Hanging out one night, under the influence of alcohol, the group is walking along the river quay when they run into one of the diesel boys who's all by himself. In addition to belonging to their hated rival group, he's also Romani, which makes him even more of a target in their eyes. Relja however orders them not to bother, but Novica who is for the confrontation with the others backing him with words, charges and beats the guy with fists. Relja and the others pull Novica from killing the Gypsy but he surprises all by taking construction block piece and kills the Gypsy. Shocked by the gruesome crime Novica just committed, other skinheads panic a bit before regrouping and deciding to dump the body into the river and sink it with rocks.

== Cast ==
- Nikola Rakočević as Novica
- Viktor Savić as Relja
- Bojana Novakovic as Mina
- Nikola Kojo as Milutin
- Nataša Tapušković as Officer Lidija
- Predrag Ejdus as Nazi Professor Hadži–Tankosić
- Milan Mihailović as Novica's father

Actor Dragan Mićanović made an appearance in the film. Popular Serbian journalist and television presenter Ivon Jafali also appeared in the film as the journalist.

== Production ==
The pre–production of Skinning began in 2007. The director Stevan Filipović got some funds from the SEE Cinema Network in Thessaloniki. The film was shot in stages, as it required great transformations of the actors, which included training in the gym and changing haircuts.

==Motifs==
Though on occasion applying a thin disguise when it comes to actual names, the movie references and alludes to various individuals, organizations, and events from the Serbian public life during the 2000s.
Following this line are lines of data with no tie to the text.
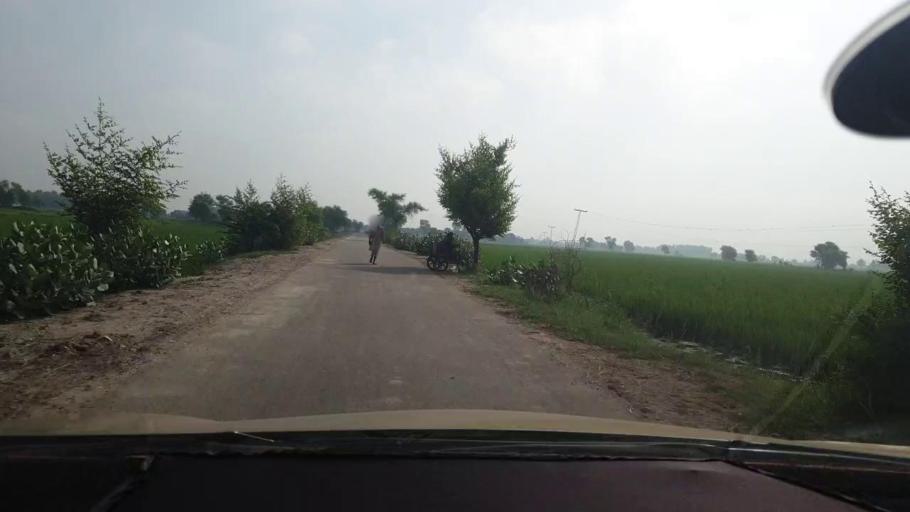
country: PK
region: Sindh
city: Goth Garelo
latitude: 27.4822
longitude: 68.0212
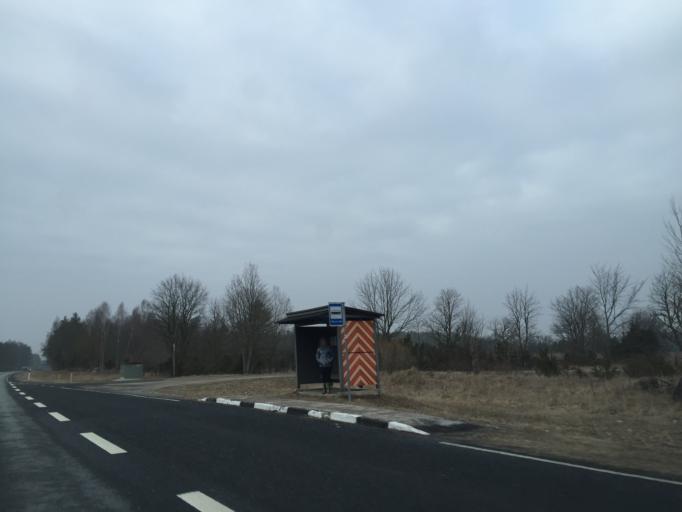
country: EE
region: Saare
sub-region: Orissaare vald
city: Orissaare
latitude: 58.5919
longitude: 23.3332
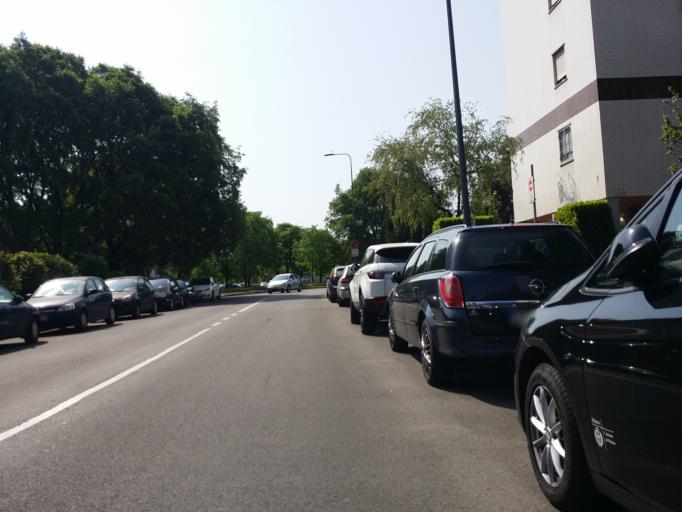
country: IT
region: Lombardy
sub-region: Citta metropolitana di Milano
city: Romano Banco
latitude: 45.4568
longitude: 9.1137
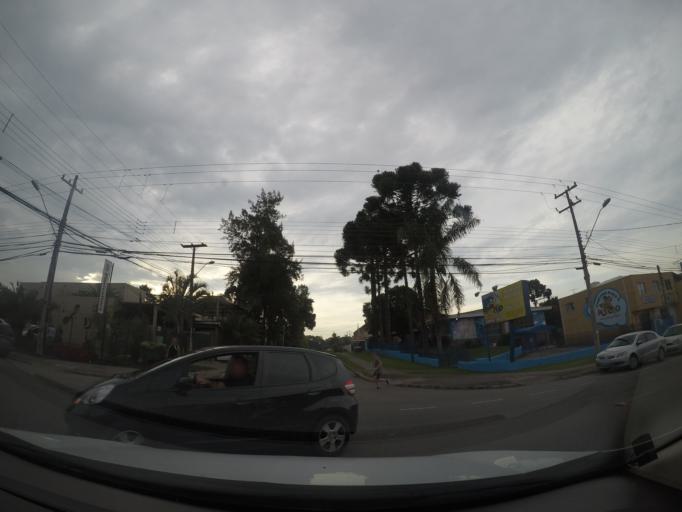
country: BR
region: Parana
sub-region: Sao Jose Dos Pinhais
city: Sao Jose dos Pinhais
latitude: -25.5132
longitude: -49.2401
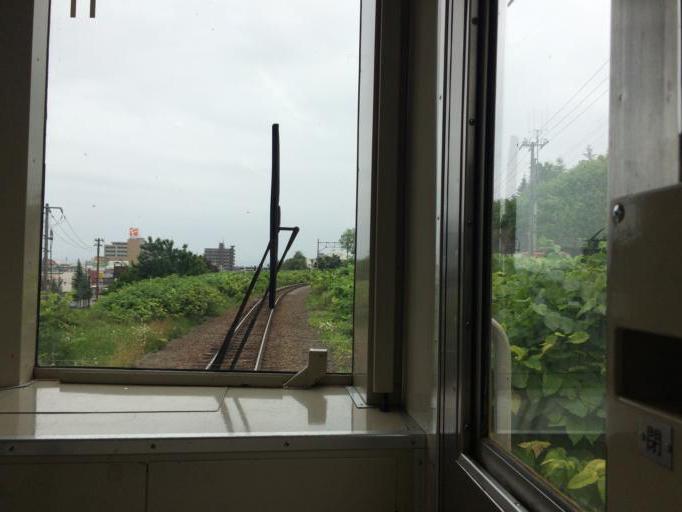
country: JP
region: Hokkaido
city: Otaru
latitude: 43.2017
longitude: 140.9882
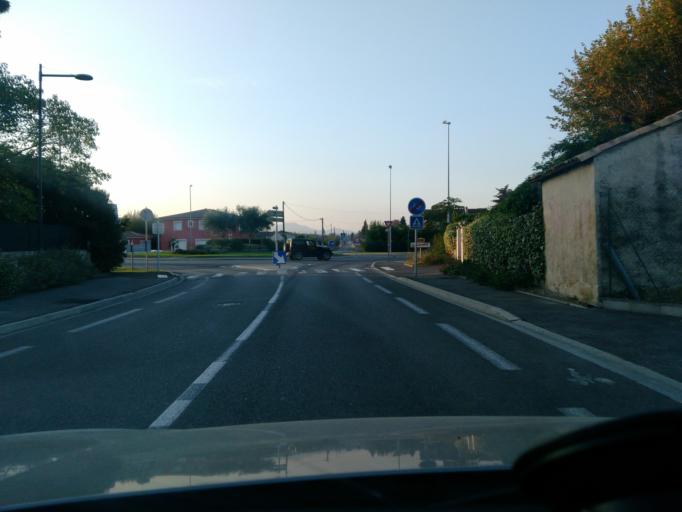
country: FR
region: Rhone-Alpes
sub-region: Departement de la Drome
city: Montelimar
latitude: 44.5319
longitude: 4.7518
The fictitious FK Radnik from Belgrade is obviously FK Rad, the club that has a small but violent core of right-wing fans known for clashes with the fans of FK Novi Pazar. Radnik's fictitious cross-town rival FK Kosančić run by an unnamed attractive mafia-widow obviously refers to FK Obilić (instead of Miloš Obilić, one famous medieval Serbian knight from the Battle of Kosovo, the club is named after another one, Ivan Kosančić), while its owner/financier bears an uncanny physical resemblance to Obilić's one-time president Ceca Ražnatović, the widow of slain gangster Arkan.
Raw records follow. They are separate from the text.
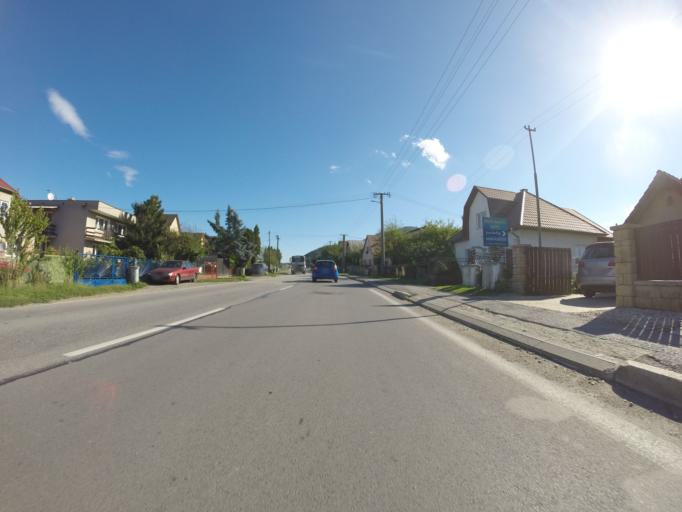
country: SK
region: Nitriansky
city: Ilava
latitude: 49.0130
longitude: 18.2677
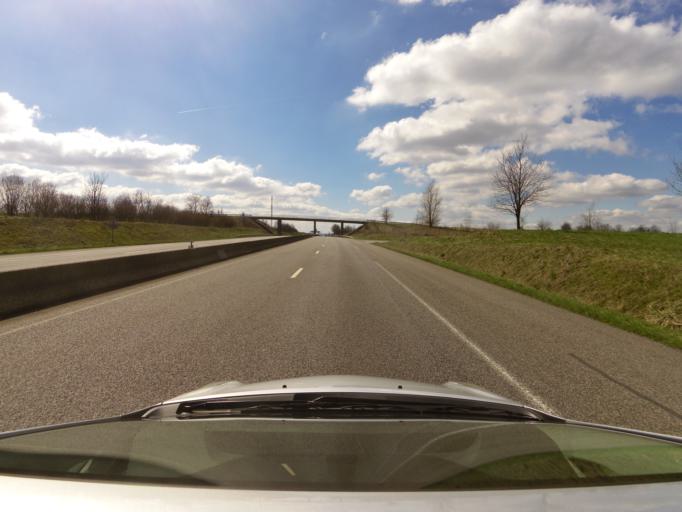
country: FR
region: Haute-Normandie
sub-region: Departement de la Seine-Maritime
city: Neufchatel-en-Bray
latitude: 49.7446
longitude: 1.4744
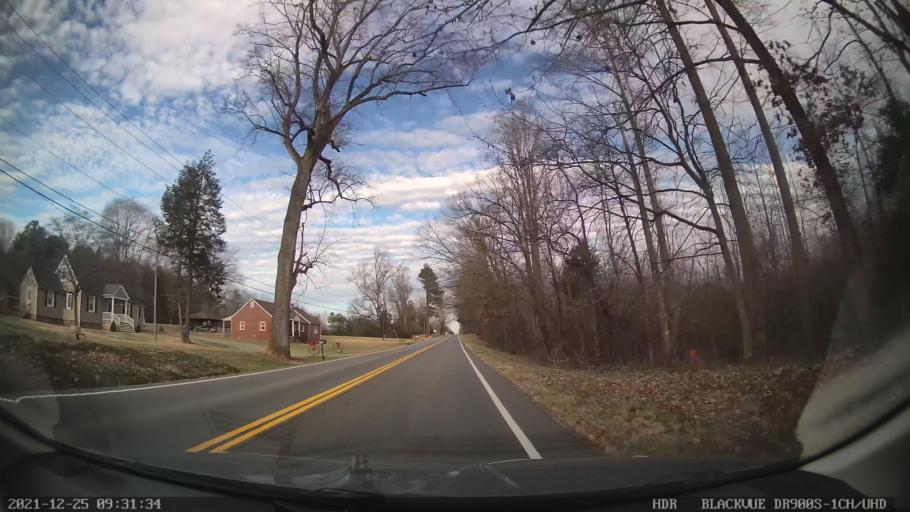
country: US
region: Virginia
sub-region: Goochland County
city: Goochland
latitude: 37.7165
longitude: -77.8230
In fact, many details from the football subplot in the movie are lifted straight from B92 television investigative programme Insajders 2008 exposé "Pravila igre" and the 2009 one called "(Ne)moć države" both of which uncovered and alleged high levels of organized criminality and systemic corruption within the Serbian league football.

== Reception ==
The film grossed €30,193 during its opening weekend in Serbia. As of 29 November 2010, it grossed €171,052. It ended its theatrical run in Serbia in late February 2011, grossing the total of US$288,512.

One reviewer wrote: "Skinning is an obligatory, which must be seen by almost all parents who raise a teenager in their home... Especially those whose talents are unimaginable. And especially the parents who doubt to have a genius, because the line between genius and madness is thin. Skinning divides nationalism and false patriotism from violence and anarchy." Press.